Monday, September 26, 2011

The Writing Week (Vol. 4) part 194 - Minor Updates

The screenwriting business is an exercise in patience. If I haven't said that now (I have... many times), then I'll say it again now. When trying to become a screenwriter, be prepared to wait. When things happen, so I'm told, they happen very quickly. But until they do, things can drag. And drag. And draaaaaaaaaag. 

This isn't to discourage you. The last thing I want to do is discourage other writers. It's good to be aware of what's to come, if for no other reason than to steel yourself against silence, which can often be mistaken for rejection. Take my post-Apocalyptic spec, for example. It's been over two years since I first signed an option with my producer. We have - in the meantime - renewed it twice. A second producer has joined our team (which also included a manager from the point of union). And an agent. And a lawyer. 

A big producer with the backing of a major production company kind of came on board. Then went away. Then came back. Sort of. Then left. We sent to a (large) handful of other producers. They all passed, some providing general reasons why; others didn't. We're not waiting on another group of contacts, these direct buyers at studios. My producer keeps assuring me that something will come of it, and that all we need is one "yes' in a forest of "no thank yous." This part is very true. One yes, and all things can change. 

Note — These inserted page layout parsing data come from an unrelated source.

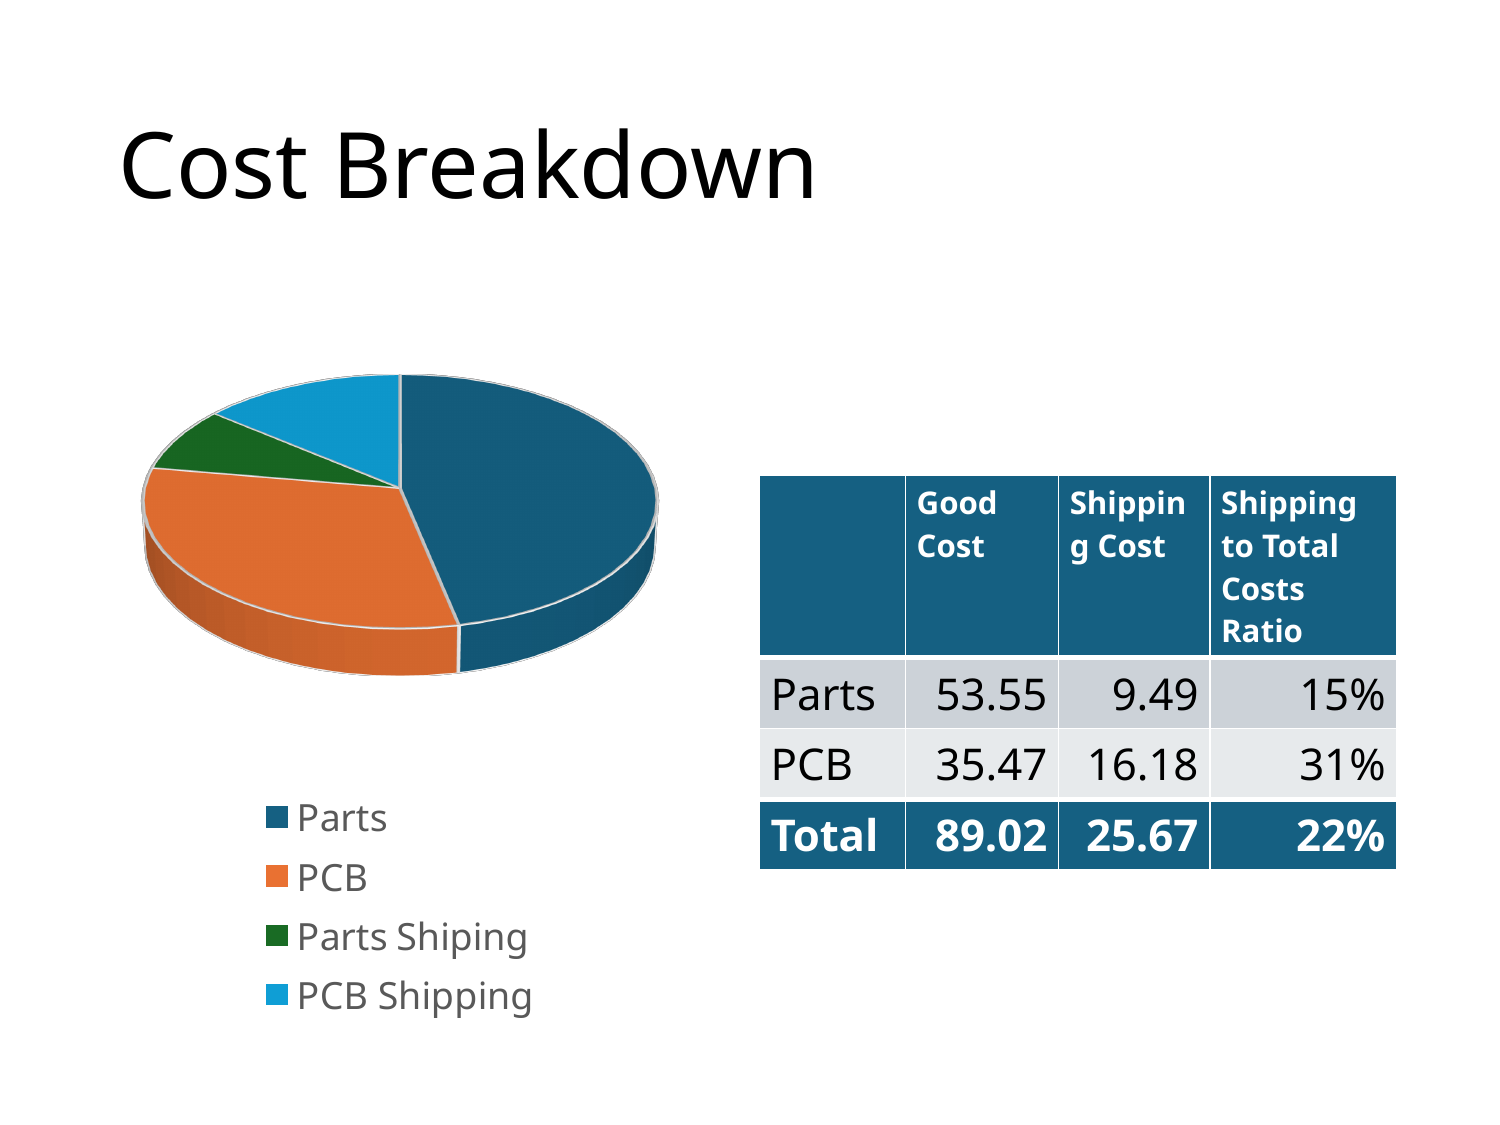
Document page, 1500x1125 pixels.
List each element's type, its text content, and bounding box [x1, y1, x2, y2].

table_cell 31% [1211, 729, 1396, 797]
table_header Shipping to Total Costs Ratio [1211, 476, 1396, 655]
table_cell PCB [760, 729, 905, 797]
table_cell Total [760, 802, 905, 869]
table_header Good Cost [906, 476, 1058, 655]
table_cell 53.55 [906, 660, 1058, 728]
table_cell 22% [1211, 802, 1396, 869]
table_cell 16.18 [1059, 729, 1209, 797]
table_header Shipping Cost [1059, 476, 1209, 655]
title Cost Breakdown [103, 59, 1397, 278]
table_cell 9.49 [1059, 660, 1209, 728]
chart [102, 276, 698, 1029]
table_cell 15% [1211, 660, 1396, 728]
table_cell Parts [760, 660, 905, 728]
table_header [760, 476, 905, 655]
table_cell 35.47 [906, 729, 1058, 797]
table_cell 25.67 [1059, 802, 1209, 869]
table_cell 89.02 [906, 802, 1058, 869]
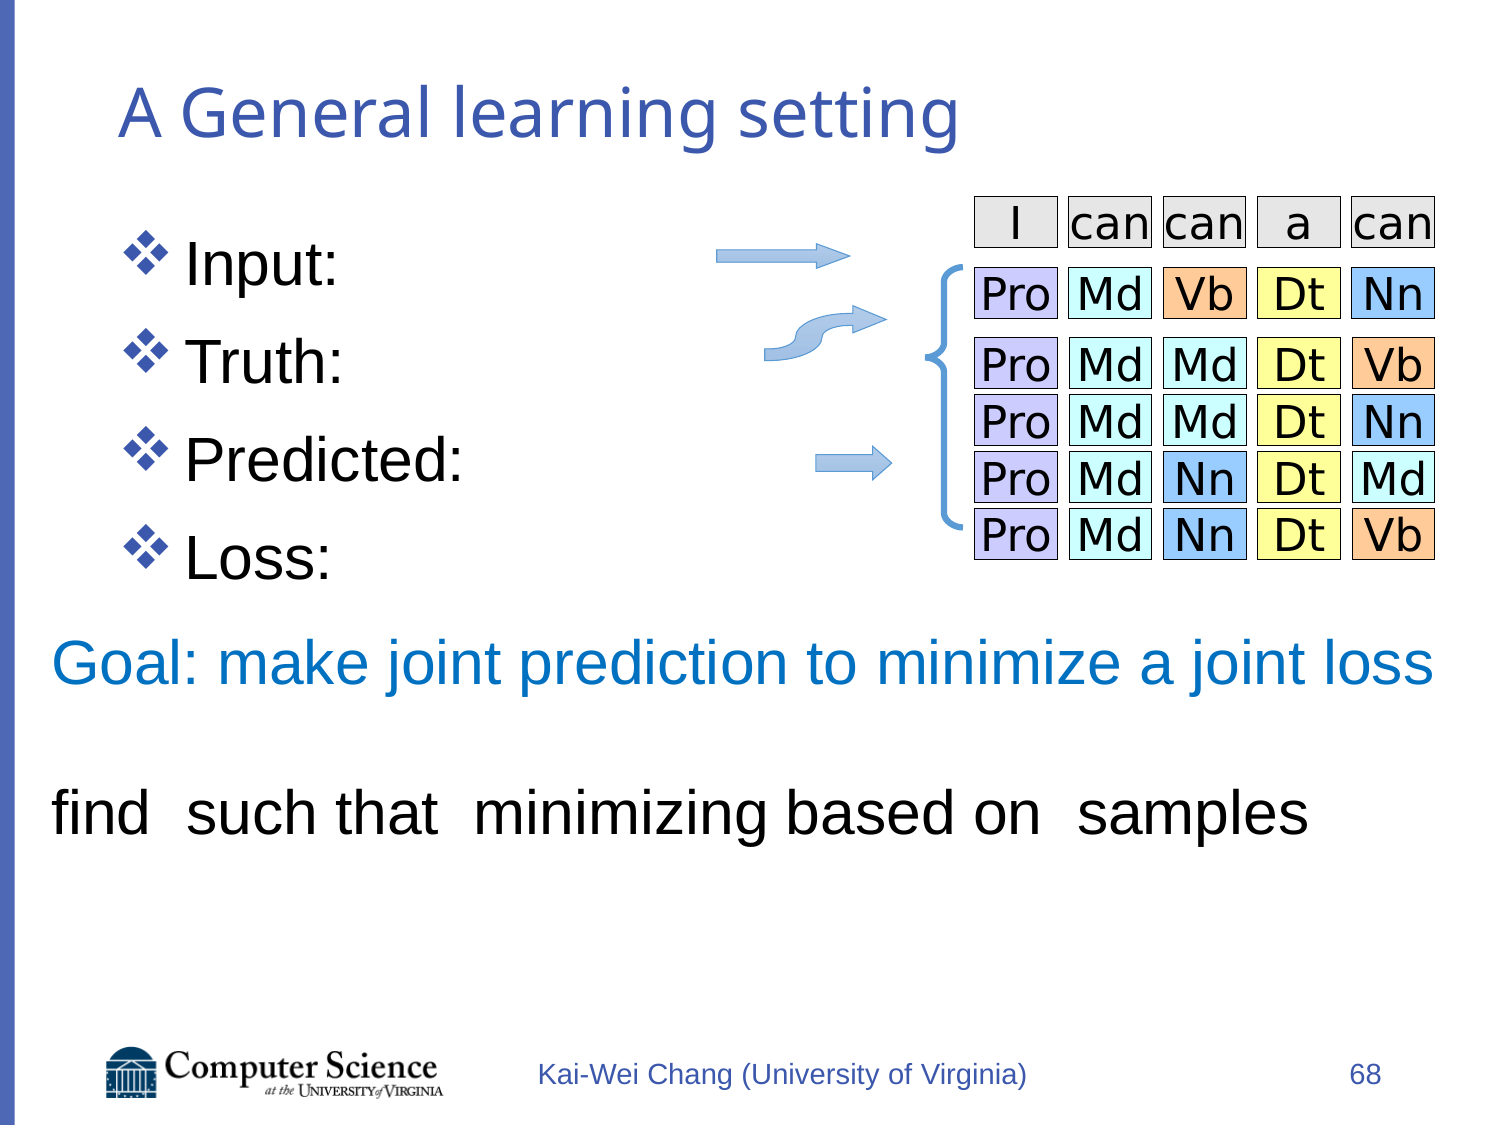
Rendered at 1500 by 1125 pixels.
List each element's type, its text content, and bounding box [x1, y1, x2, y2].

text_box [815, 445, 893, 481]
slide_number 68 [1177, 1042, 1397, 1103]
footer Kai-Wei Chang (University of Virginia) [496, 1042, 1069, 1103]
text_box [925, 266, 963, 529]
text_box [974, 196, 1435, 248]
text_box [716, 243, 852, 270]
picture [103, 1045, 450, 1099]
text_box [974, 337, 1436, 560]
title A General learning setting [103, 59, 1397, 171]
text_box [764, 304, 888, 362]
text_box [974, 267, 1435, 319]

Until we get that head nod, though, we wait. There's little we can do in the interim. Not everyone reads immediately - though for a hotter project or in a better spec market, they would probably read more quickly. It might take a week or two to make it to the top of an ever growing read pile on some poor (well, not financially), over-worked, stressed producer's desk. We just have to hope that when it does rise to the summit of that pile, it does so when the reader is in a good mood, his/her studio's latest action or Armageddon flick has done well for them, and he/she hasn't just read something else that is equally (hopefully not more) equipped to fill the necessary action tentpole space in the slate. If all those things come fall into place, and he/she likes the script, and everyone else who has to weigh in likes the script, then maybe, just maybe, we'll get that yes. 

I'll be typing with my fingers crossed until then.